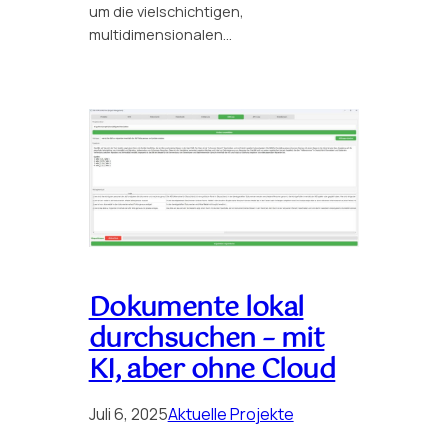
um die vielschichtigen,
multidimensionalen…
Dokumente lokal
durchsuchen – mit
KI, aber ohne Cloud
Juli 6, 2025
Aktuelle Projekte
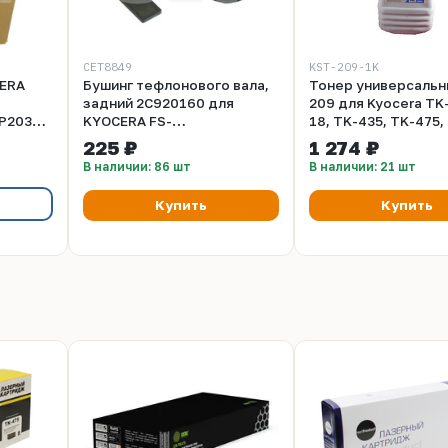
CET8849
KST-209-1K
CERA
Бушинг тефлонового вала,
Тонер универсальн
задний 2C920160 для
209 для Kyocera TK-
P2035D/P2135DN,
KYOCERA FS-
18, TK-435, TK-475,
0DN,
6025MFP/6030MFP,
1110, TK-1120, TK-1
225 ₽
1 274 ₽
, 20кг/
TASKalfa
1160, TK-1170, TK-
В наличии: 86 шт
В наличии: 21 шт
5498
255/305/180/181/220/221,
TK-3110, TK-3130, 
KM-1620/1650/2050/2550
TK-3160, TK-3170, 
Купить
Купить
(CET), CET8849, CET8849R
- 1 кг. (Фасовка Ро
B&W)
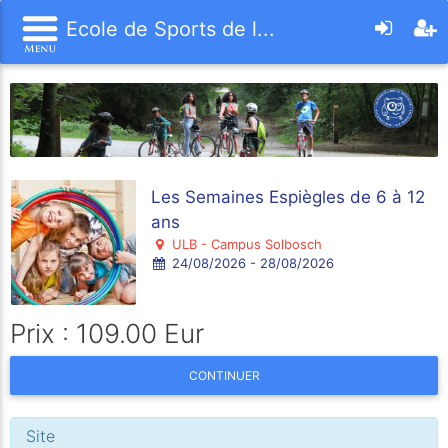
Ecole de Sports de l...
Les Semaines Espiègles de 6 à 12
ans
ULB - Campus Solbosch
24/08/2026 - 28/08/2026
Prix : 109.00 Eur
CONTINUER
Site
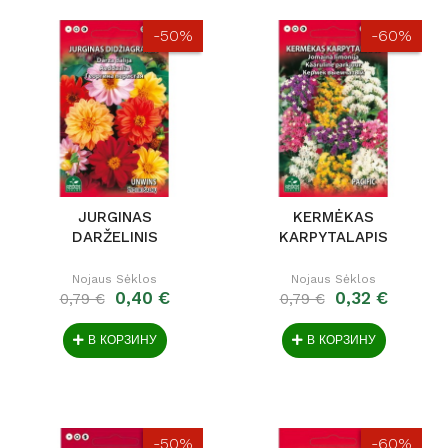
-50%
-60%
JURGINAS
KERMĖKAS
DARŽELINIS
KARPYTALAPIS
Nojaus Sėklos
Nojaus Sėklos
0,40 €
0,32 €
0,79 €
0,79 €
В КОРЗИНУ
В КОРЗИНУ
-50%
-60%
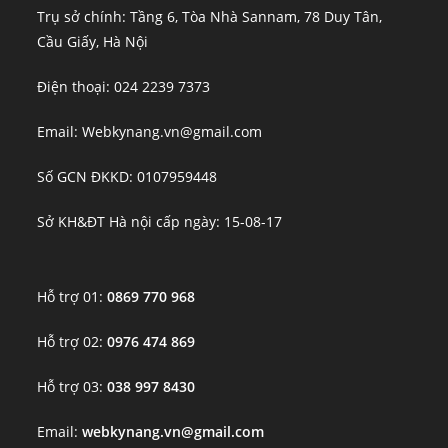
Trụ sở chính: Tầng 6, Tòa Nhà Sannam, 78 Duy Tân,
Cầu Giấy, Hà Nội
Điện thoại: 024 2239 7373
Email: Webkynang.vn@gmail.com
Số GCN ĐKKD: 0107959448
Sở KH&ĐT Hà nội cấp ngày: 15-08-17
Hỗ trợ 01:
0869 770 968
Hỗ trợ 02:
0976 474 869
Hỗ trợ 03:
038 997 8430
Email:
webkynang.vn@gmail.com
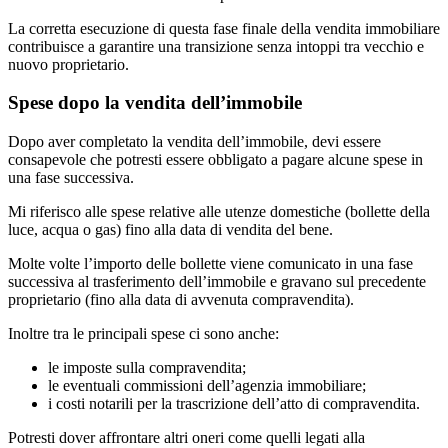
La corretta esecuzione di questa fase finale della vendita immobiliare
contribuisce a garantire una transizione senza intoppi tra vecchio e
nuovo proprietario.
Spese dopo la vendita dell’immobile
Dopo aver completato la vendita dell’immobile, devi essere
consapevole che potresti essere obbligato a pagare alcune spese in
una fase successiva.
Mi riferisco alle spese relative alle utenze domestiche (bollette della
luce, acqua o gas) fino alla data di vendita del bene.
Molte volte l’importo delle bollette viene comunicato in una fase
successiva al trasferimento dell’immobile e gravano sul precedente
proprietario (fino alla data di avvenuta compravendita).
Inoltre tra le principali spese ci sono anche:
le imposte sulla compravendita;
le eventuali commissioni dell’agenzia immobiliare;
i costi notarili per la trascrizione dell’atto di compravendita.
Potresti dover affrontare altri oneri come quelli legati alla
════════════════
_WHAT THE TASK REQUIRES:_
Copy out exactly the lines above beginning with the line that contains "Email: Webkynang.vn@gmail.com" and finishing with the line that contains "Mi riferisco alle", including both; leave the pictures out.

_RESPONSE TO THE TASK:_
Email: Webkynang.vn@gmail.com
Số GCN ĐKKD: 0107959448
Sở KH&ĐT Hà nội cấp ngày: 15-08-17
Hỗ trợ 01:
0869 770 968
Hỗ trợ 02:
0976 474 869
Hỗ trợ 03:
038 997 8430
Email:
webkynang.vn@gmail.com
La corretta esecuzione di questa fase finale della vendita immobiliare
contribuisce a garantire una transizione senza intoppi tra vecchio e
nuovo proprietario.
Spese dopo la vendita dell’immobile
Dopo aver completato la vendita dell’immobile, devi essere
consapevole che potresti essere obbligato a pagare alcune spese in
una fase successiva.
Mi riferisco alle spese relative alle utenze domestiche (bollette della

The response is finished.